В уборную нас водят по тридцать человек. Можно бы и не водить — желудок пуст, а вода выходит потом. Но идут все, кто еще идти может, чтобы хоть смыть с себя грязный пот. Хлорки в туалете насыпано без меры, дышать невозможно, глаза из орбит лезут, многие кашляют до крови, но всех держат, «как положено», десять минут. Иные сознание теряют в уборной, ведем их обратно под руки. Кого-то качнуло, он задел рукой за чужую дверь. Тюремщик не зевает: тут же врежет по лицу тяжелой связкой ключей, и потечет на грудь последняя кровушка. Били нас ежедневно, да и не за пустяковые провинности, а просто так, из садизма.
Но в централе и пытали. В кинокартине «Покаяние» показаны пытки, но на самом деле их было гораздо больше и способы были изощреннее. Меня не пытали: видно, не та птица, птенец.
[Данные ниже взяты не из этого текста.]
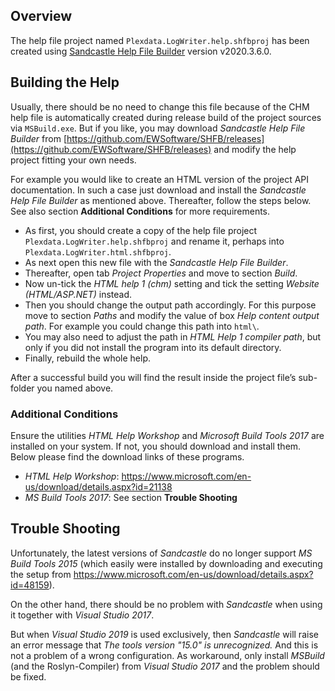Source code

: 
## Overview

The help file project named `Plexdata.LogWriter.help.shfbproj` has been created using 
[Sandcastle Help File Builder](http://ewsoftware.github.io/SHFB) version v2020.3.6.0.

## Building the Help

Usually, there should be no need to change this file because of the CHM help file is automatically 
created during release build of the project sources via `MSBuild.exe`. But if you like, you may 
download _Sandcastle Help File Builder_ from [https://github.com/EWSoftware/SHFB/releases](https://github.com/EWSoftware/SHFB/releases) 
and modify the help project fitting your own needs.

For example you would like to create an HTML version of the project API documentation. In such a 
case just download and install the _Sandcastle Help File Builder_ as mentioned above. Thereafter, 
follow the steps below. See also section **Additional Conditions** for more requirements.

* As first, you should create a copy of the help file project `Plexdata.LogWriter.help.shfbproj` 
  and rename it, perhaps into `Plexdata.LogWriter.html.shfbproj`. 
* As next open this new file with the _Sandcastle Help File Builder_.
* Thereafter, open tab _Project Properties_ and move to section _Build_. 
* Now un-tick the _HTML help 1 (chm)_ setting and tick the setting _Website (HTML/ASP.NET)_ instead.
* Then you should change the output path accordingly. For this purpose move to section _Paths_ and modify 
  the value of box _Help content output path_. For example you could change this path into `html\`. 
* You may also need to adjust the path in _HTML Help 1 compiler path_, but only if you did not install 
  the program into its default directory. 
* Finally, rebuild the whole help.

After a successful build you will find the result inside the project file’s sub-folder you named above.

### Additional Conditions

Ensure the utilities _HTML Help Workshop_ and _Microsoft Build Tools 2017_ are installed on your system. 
If not, you should download and install them. Below please find the download links of these programs.

* _HTML Help Workshop_: https://www.microsoft.com/en-us/download/details.aspx?id=21138
* _MS Build Tools 2017_: See section **Trouble Shooting**

## Trouble Shooting

Unfortunately, the latest versions of _Sandcastle_ do no longer support _MS Build Tools 2015_ (which easily 
were installed by downloading and executing the setup from https://www.microsoft.com/en-us/download/details.aspx?id=48159). 

On the other hand, there should be no problem with _Sandcastle_ when using it together with _Visual Studio 2017_.

But when _Visual Studio 2019_ is used exclusively, then _Sandcastle_ will raise an error message that _The 
tools version "15.0" is unrecognized._ And this is not a problem of a wrong configuration. As workaround, 
only install _MSBuild_ (and the Roslyn-Compiler) from _Visual Studio 2017_ and the problem should be fixed.

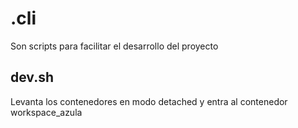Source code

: # .cli
Son scripts para facilitar el desarrollo del proyecto
## dev.sh
Levanta los contenedores en modo detached y entra al contenedor workspace_azula
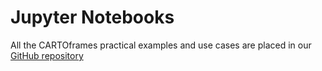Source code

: # Jupyter Notebooks

All the CARTOframes practical examples and use cases are placed in our [GitHub repository](https://github.com/CartoDB/cartoframes/blob/master/examples)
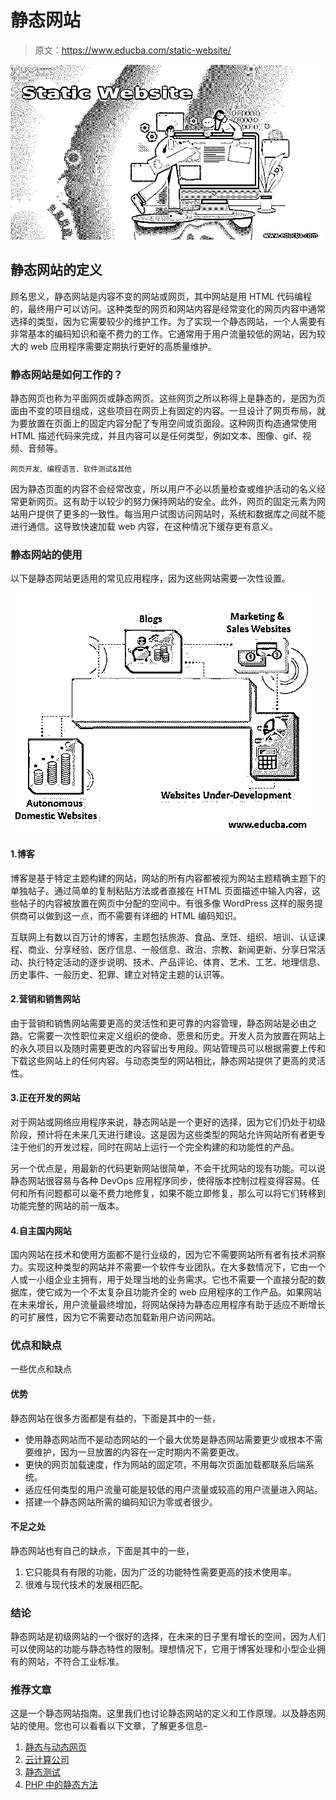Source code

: # 静态网站

> 原文：<https://www.educba.com/static-website/>

![Static Website](img/edf3ba7b7b65475569baaf3dc2294dbd.png)



## 静态网站的定义

顾名思义，静态网站是内容不变的网站或网页，其中网站是用 HTML 代码编程的，最终用户可以访问。这种类型的网页和网站内容是经常变化的网页内容中通常选择的类型，因为它需要较少的维护工作。为了实现一个静态网站，一个人需要有非常基本的编码知识和毫不费力的工作。它通常用于用户流量较低的网站，因为较大的 web 应用程序需要定期执行更好的高质量维护。

### 静态网站是如何工作的？

静态网页也称为平面网页或静态网页。这些网页之所以称得上是静态的，是因为页面由不变的项目组成，这些项目在网页上有固定的内容。一旦设计了网页布局，就为要放置在页面上的固定内容分配了专用空间或页面段。这种网页构造通常使用 HTML 描述代码来完成，并且内容可以是任何类型，例如文本、图像、gif、视频、音频等。

<small>网页开发、编程语言、软件测试&其他</small>

因为静态页面的内容不会经常改变，所以用户不必以质量检查或维护活动的名义经常更新网页。这有助于以较少的努力保持网站的安全。此外，网页的固定元素为网站用户提供了更多的一致性。每当用户试图访问网站时，系统和数据库之间就不能进行通信。这导致快速加载 web 内容，在这种情况下缓存更有意义。

### 静态网站的使用

以下是静态网站更适用的常见应用程序，因为这些网站需要一次性设置。

![Uses of Static Website](img/56a841d343532f69c670e5dba52fae17.png)



#### 1.博客

博客是基于特定主题构建的网站，网站的所有内容都被视为网站主题精确主题下的单独帖子。通过简单的复制粘贴方法或者直接在 HTML 页面描述中输入内容，这些帖子的内容被放置在网页中分配的空间中。有很多像 WordPress 这样的服务提供商可以做到这一点，而不需要有详细的 HTML 编码知识。

互联网上有数以百万计的博客，主题包括旅游、食品、烹饪、组织、培训、认证课程、商业、分享经验、医疗信息、一般信息、政治、宗教、新闻更新、分享日常活动、执行特定活动的逐步说明、技术、产品评论、体育、艺术、工艺、地理信息、历史事件、一般历史、犯罪、建立对特定主题的认识等。

#### 2.营销和销售网站

由于营销和销售网站需要更高的灵活性和更可靠的内容管理，静态网站是必由之路。它需要一次性职位来定义组织的使命、愿景和历史。开发人员为放置在网站上的永久项目以及随时需要更改的内容留出专用段。网站管理员可以根据需要上传和下载这些网站上的任何内容。与动态类型的网站相比，静态网站提供了更高的灵活性。

#### 3.正在开发的网站

对于网站或网络应用程序来说，静态网站是一个更好的选择，因为它们仍处于初级阶段，预计将在未来几天进行建设。这是因为这些类型的网站允许网站所有者更专注于他们的开发过程，同时在网站上运行一个完全构建的和功能性的产品。

另一个优点是，用最新的代码更新网站很简单，不会干扰网站的现有功能。可以说静态网站很容易与各种 DevOps 应用程序同步，使得版本控制过程变得容易。任何和所有问题都可以毫不费力地修复，如果不能立即修复，那么可以将它们转移到功能完整的网站的前一版本。

#### 4.自主国内网站

国内网站在技术和使用方面都不是行业级的，因为它不需要网站所有者有技术洞察力。实现这种类型的网站并不需要一个软件专业团队。在大多数情况下，它由一个人或一小组企业主拥有，用于处理当地的业务需求。它也不需要一个直接分配的数据库，使它成为一个不太复杂且功能齐全的 web 应用程序的工作产品。如果网站在未来增长，用户流量最终增加，将网站保持为静态应用程序有助于适应不断增长的可扩展性，因为它不需要动态加载新用户访问网站。

### 优点和缺点

一些优点和缺点

#### 优势

静态网站在很多方面都是有益的，下面是其中的一些，

*   使用静态网站而不是动态网站的一个最大优势是静态网站需要更少或根本不需要维护，因为一旦放置的内容在一定时期内不需要更改。
*   更快的网页加载速度，作为网站的固定项，不用每次页面加载都联系后端系统。
*   适应任何类型的用户流量可能是较低的用户流量或较高的用户流量进入网站。
*   搭建一个静态网站所需的编码知识为零或者很少。

#### 不足之处

静态网站也有自己的缺点，下面是其中的一些，

1.  它只能具有有限的功能，因为广泛的功能特性需要更高的技术使用率。
2.  很难与现代技术的发展相匹配。

### 结论

静态网站是初级网站的一个很好的选择，在未来的日子里有增长的空间，因为人们可以使网站的功能与静态特性的限制。理想情况下，它用于博客处理和小型企业拥有的网站，不符合工业标准。

### 推荐文章

这是一个静态网站指南。这里我们也讨论静态网站的定义和工作原理。以及静态网站的使用。您也可以看看以下文章，了解更多信息–

1.  [静态与动态网页](https://www.educba.com/static-vs-dynamic-web-page/)
2.  [云计算公司](https://www.educba.com/cloud-computing-companies/)
3.  [静态测试](https://www.educba.com/static-testing/)
4.  [PHP 中的静态方法](https://www.educba.com/static-method-in-php/)






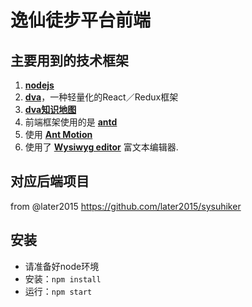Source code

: # 逸仙徒步平台前端

## 主要用到的技术框架
1. **[nodejs](https://nodejs.org/zh-cn/)**
2. **[dva](https://github.com/dvajs/dva)**，一种轻量化的React／Redux框架
3. **[dva知识地图](https://github.com/dvajs/dva-knowledgemap)**
4. 前端框架使用的是 **[antd](https://ant.design/index-cn)**
5. 使用 **[Ant Motion](https://motion.ant.design/)**
6. 使用了 **[Wysiwyg editor](https://github.com/jpuri/react-draft-wysiwyg)** 富文本编辑器.

## 对应后端项目
from @later2015 https://github.com/later2015/sysuhiker

## 安装
- 请准备好node环境
- 安装：`npm install`
- 运行：`npm start`
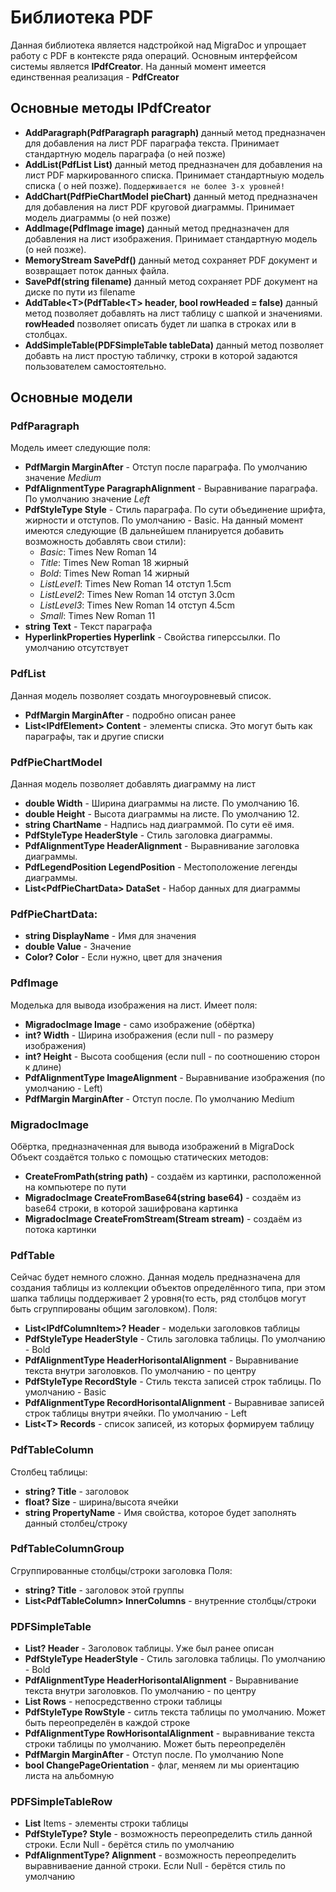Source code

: # Библиотека PDF
Данная библиотека является надстройкой над MigraDoc  и упрощает работу с PDF  в контексте ряда операций.
Основным интерфейсом системы является **IPdfCreator**. На данный момент имеется единственная реализация - **PdfCreator**
## Основные методы IPdfCreator
 - **AddParagraph(PdfParagraph paragraph)** данный метод предназначен для добавления на лист PDF параграфа текста. Принимает стандартную модель параграфа (о ней позже)
 - **AddList(PdfList List)** данный метод предназначен для добавления на лист PDF маркированного списка. Принимает стандартныую модель списка ( о ней позже). `Поддерживается не более 3-х уровней!`
 - **AddChart(PdfPieChartModel pieChart)** данный метод предназначен для добавления на лист PDF круговой диаграммы. Принимает модель диаграммы (о ней позже)
 - **AddImage(PdfImage image)** данный метод предназначен для добавления на лист изображения. Принимает стандартную модель (о ней позже). 
 - **MemoryStream SavePdf()** данный метод сохраняет PDF документ и возвращает поток данных файла.
 - **SavePdf(string filename)** данный метод сохраняет PDF документ на диске по пути из filename
 - **AddTable\<T>(PdfTable\<T> header, bool rowHeaded = false)** данный метод позволяет добавлять на лист таблицу с шапкой и значениями. **rowHeaded** позволяет описать будет ли шапка в строках или в столбцах.
 - **AddSimpleTable(PDFSimpleTable tableData)** данный метод позволяет добавть на лист простую табличку, строки в которой задаются пользователем самостоятельно.
 ## Основные модели
 ### PdfParagraph 
 Модель имеет следующие поля:
 - **PdfMargin MarginAfter** - Отступ после параграфа. По умолчанию значение *Medium*
 - **PdfAlignmentType ParagraphAlignment** - Выравнивание параграфа. По умолчанию значение *Left*
 - **PdfStyleType Style** - Стиль параграфа. По сути объединение шрифта, жирности и отступов. По умолчанию - Basic. На данный момент имеются следующие (В дальнейшем планируется добавить возможность добавлять свои стили):
	- *Basic*: Times New Roman 14
	- *Title*: Times New Roman 18 жирный
	- *Bold*: Times New Roman 14 жирный
	- *ListLevel1*:  Times New Roman 14 отступ 1.5cm
	- *ListLevel2*: Times New Roman 14 отступ 3.0cm
	- *ListLevel3*: Times New Roman 14 отступ 4.5cm
	- *Small*: Times New Roman 11
 - **string Text** - Текст параграфа
 - **HyperlinkProperties Hyperlink** - Свойства гиперссылки. По умолчанию отсутствует
### PdfList 
Данная модель позволяет создать многоуровневый список. 
 - **PdfMargin MarginAfter** - подробно описан ранее
 - **List\<IPdfElement> Content** - элементы списка. Это могут быть как параграфы, так и другие списки
### PdfPieChartModel 
Данная модель позволяет добавлять диаграмму на лист
 - **double Width** - Ширина диаграммы на листе. По умолчанию 16.
 - **double Height** - Высота диаграммы на листе. По умолчанию 12.
 - **string ChartName** - Надпись над диаграммой. По сути её имя.
 -  **PdfStyleType HeaderStyle** - Стиль заголовка диаграммы.
 - **PdfAlignmentType HeaderAlignment** - Выравнивание заголовка диаграммы.
 -  **PdfLegendPosition LegendPosition** - Местоположение легенды диаграммы.
 - **List\<PdfPieChartData> DataSet** - Набор данных для диаграммы
### PdfPieChartData:
 - **string DisplayName** - Имя для значения
 - **double Value** - Значение 
 - **Color? Color** - Если нужно, цвет для значения
### PdfImage
Моделька для вывода изображения на лист. Имеет поля:
 - **MigradocImage Image** - само изображение (обёртка)
 - **int? Width** - Ширина изображения (если null - по размеру изображения)
 - **int? Height** - Высота сообщения (если null - по соотношению сторон к длине)
 - **PdfAlignmentType ImageAlignment** - Выравнивание изображения (по умолчанию - Left)
 - **PdfMargin MarginAfter** - Отступ после. По умолчанию Medium
### MigradocImage
Обёртка, предназначенная для вывода изображений в MigraDock
 Объект создаётся только с помощью статических методов:
 - **CreateFromPath(string path)** - создаём из картинки, расположенной на компьютере по пути
 - **MigradocImage CreateFromBase64(string base64)** - создаём из base64 строки, в которой зашифрована картинка
 - **MigradocImage CreateFromStream(Stream stream)** - создаём из потока картинки
### PdfTable
Сейчас будет немного сложно. Данная модель предназначена для создания таблицы из коллекции объектов определённого типа, при этом шапка таблицы поддерживает 2 уровня(то есть, ряд столбцов могут быть сгруппированы общим заголовком). Поля:
 - **List\<IPdfColumnItem>? Header** - модельки заголовков таблицы
 - **PdfStyleType HeaderStyle** - Стиль заголовка таблицы. По умолчанию - Bold
 - **PdfAlignmentType HeaderHorisontalAlignment**  - Выравнивание текста внутри заголовков. По умолчанию - по центру
 - **PdfStyleType RecordStyle** - Стиль текста записей строк таблицы. По умолчанию - Basic 
 - **PdfAlignmentType RecordHorisontalAlignment** - Выравнивае записей строк таблицы внутри ячейки. По умолчанию - Left
 - **List\<T> Records** - список записей, из которых формируем таблицу
 ### PdfTableColumn
 Столбец таблицы:
 - **string? Title** - заголовок 
 - **float? Size** - ширина/высота ячейки
 - **string PropertyName** - Имя свойства, которое будет заполнять данный столбец/строку
 ### PdfTableColumnGroup
 Сгруппированные столбцы/строки заголовка
 Поля:
 - **string? Title** - заголовок этой группы
 - **List\<PdfTableColumn> InnerColumns** - внутренние столбцы/строки
 ### PDFSimpleTable
 - **List<IPdfColumnItem>? Header** - Заголовок таблицы. Уже был ранее описан
 - **PdfStyleType HeaderStyle** - Стиль заголовка таблицы. По умолчанию - Bold
 - **PdfAlignmentType HeaderHorisontalAlignment**  - Выравнивание текста внутри заголовков. По умолчанию - по центру
 - **List<PDFSimpleTableRow> Rows** - непосредственно строки таблицы
 - **PdfStyleType RowStyle** - ситль текста таблицы по умолчанию. Может быть переопределён в каждой строке
 - **PdfAlignmentType RowHorisontalAlignment** - выравнивание текста строки таблицы по умолчанию. Может быть переопределён
 - **PdfMargin MarginAfter** - Отступ после. По умолчанию None
 - **bool ChangePageOrientation** - флаг, меняем ли мы ориентацию листа на альбомную
### PDFSimpleTableRow
 - **List<string>** Items - элементы строки таблицы
 - **PdfStyleType? Style** - возможность переопределить стиль данной строки. Если Null - берётся стиль по умолчанию
 - **PdfAlignmentType? Alignment** - возможность переопределить выравниваение данной строки. Если Null - берётся стиль по умолчанию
Пытали не всех и взрослых, но КРЕСТ я видел. Крест — это холл на пересечении коридоров. То ли здесь стены скреплены растяжкой — железным прутом в руку толщиной, то ли этот прут был прилажен специально для пыток. На нем подвешивали узников — кого за руки, кого за ноги, кого за руку и за ногу. Тут же на полу валялись заделанные в смирительные рубахи. Рубаха эта наподобие комбинезона, только широкая. В нее заделывают «клиента», воду туда заливают, кладут на живот и стягивают ноги к голове.